What you have to do >>
Show me every line in the listing that has the word "hand".

Supplied material >>
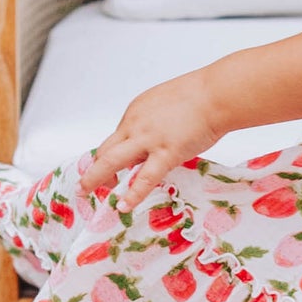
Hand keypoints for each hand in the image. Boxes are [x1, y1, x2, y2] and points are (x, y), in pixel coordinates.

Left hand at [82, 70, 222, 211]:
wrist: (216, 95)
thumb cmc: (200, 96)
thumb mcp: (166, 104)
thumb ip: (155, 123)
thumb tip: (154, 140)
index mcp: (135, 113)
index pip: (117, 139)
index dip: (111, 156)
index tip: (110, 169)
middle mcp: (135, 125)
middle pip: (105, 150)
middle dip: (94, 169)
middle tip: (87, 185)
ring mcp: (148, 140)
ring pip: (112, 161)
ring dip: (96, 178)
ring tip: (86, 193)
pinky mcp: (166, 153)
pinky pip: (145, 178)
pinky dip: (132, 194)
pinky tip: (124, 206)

--

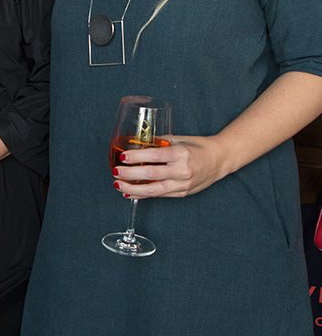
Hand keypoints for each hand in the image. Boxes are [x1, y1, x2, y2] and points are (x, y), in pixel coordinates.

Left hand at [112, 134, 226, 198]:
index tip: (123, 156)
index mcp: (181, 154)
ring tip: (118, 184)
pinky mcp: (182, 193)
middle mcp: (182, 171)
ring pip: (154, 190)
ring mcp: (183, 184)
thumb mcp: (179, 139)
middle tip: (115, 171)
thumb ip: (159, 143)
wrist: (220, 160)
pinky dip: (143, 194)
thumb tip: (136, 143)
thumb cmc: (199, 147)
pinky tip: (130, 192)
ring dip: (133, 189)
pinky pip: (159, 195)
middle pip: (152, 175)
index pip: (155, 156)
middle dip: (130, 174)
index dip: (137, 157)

--

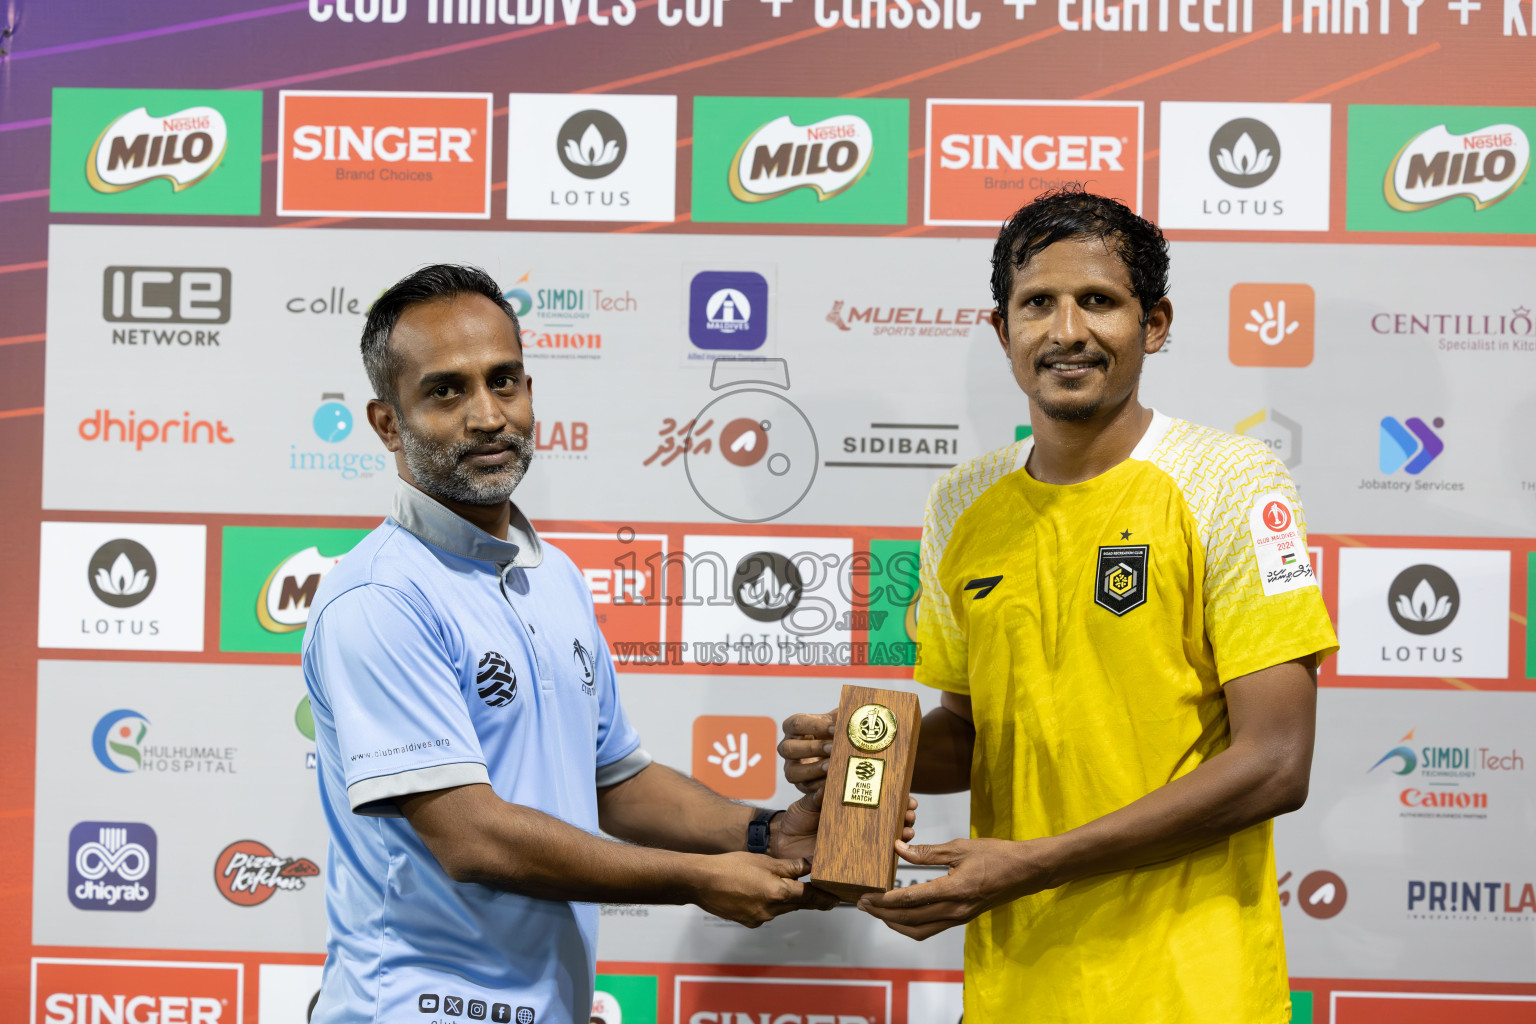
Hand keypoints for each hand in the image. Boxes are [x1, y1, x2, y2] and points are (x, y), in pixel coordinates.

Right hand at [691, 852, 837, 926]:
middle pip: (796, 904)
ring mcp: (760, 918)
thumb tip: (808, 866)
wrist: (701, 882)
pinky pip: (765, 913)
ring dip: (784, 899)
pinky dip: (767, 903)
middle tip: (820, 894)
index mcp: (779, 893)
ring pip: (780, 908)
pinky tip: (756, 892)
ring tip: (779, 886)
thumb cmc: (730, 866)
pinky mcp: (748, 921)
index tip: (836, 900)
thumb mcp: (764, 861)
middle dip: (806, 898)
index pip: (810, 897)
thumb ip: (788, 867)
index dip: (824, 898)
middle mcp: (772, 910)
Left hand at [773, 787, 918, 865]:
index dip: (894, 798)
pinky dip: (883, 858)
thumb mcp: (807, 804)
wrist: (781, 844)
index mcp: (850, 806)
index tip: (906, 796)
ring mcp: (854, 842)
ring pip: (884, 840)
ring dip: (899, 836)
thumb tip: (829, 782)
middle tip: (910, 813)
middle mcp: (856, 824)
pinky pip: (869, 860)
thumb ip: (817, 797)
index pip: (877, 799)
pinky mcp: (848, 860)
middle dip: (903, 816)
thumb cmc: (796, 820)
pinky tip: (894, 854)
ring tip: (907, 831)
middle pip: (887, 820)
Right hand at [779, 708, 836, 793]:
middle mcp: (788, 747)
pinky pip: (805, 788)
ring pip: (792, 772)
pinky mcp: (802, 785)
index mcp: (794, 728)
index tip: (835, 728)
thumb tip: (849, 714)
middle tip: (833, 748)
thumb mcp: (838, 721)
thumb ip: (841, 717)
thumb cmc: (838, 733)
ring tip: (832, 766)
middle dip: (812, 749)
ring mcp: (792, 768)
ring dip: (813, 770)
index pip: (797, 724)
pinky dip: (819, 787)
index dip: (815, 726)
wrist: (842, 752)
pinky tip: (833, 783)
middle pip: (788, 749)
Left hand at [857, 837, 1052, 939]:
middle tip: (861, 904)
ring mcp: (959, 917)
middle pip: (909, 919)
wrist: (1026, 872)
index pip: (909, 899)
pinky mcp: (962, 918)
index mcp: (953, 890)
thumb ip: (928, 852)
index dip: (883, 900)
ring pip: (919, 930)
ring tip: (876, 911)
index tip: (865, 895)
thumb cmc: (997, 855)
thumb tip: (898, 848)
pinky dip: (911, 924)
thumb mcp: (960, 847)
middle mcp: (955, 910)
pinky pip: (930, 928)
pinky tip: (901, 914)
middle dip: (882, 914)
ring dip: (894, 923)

Worked solution >>
Hand keypoints for each hand in the image. Boxes are [x1, y1, x2, y2] and points are (x, y), in pixel coordinates.
Left hand at [82, 70, 222, 211]:
Hand keypoints for each hand in the image. Boxes are [x1, y1, x2, y2] and points are (x, y), in pixel coordinates.
Left hand at [112, 134, 226, 198]:
Hand keypoints for each hand in the image. Boxes are [x1, y1, x2, y2] and points are (x, y), in pixel coordinates.
Right hand at [691, 852, 837, 926]:
Left hand at [773, 787, 918, 865]:
Right hand at [779, 708, 836, 793]:
Left hand at [857, 837, 1052, 939]:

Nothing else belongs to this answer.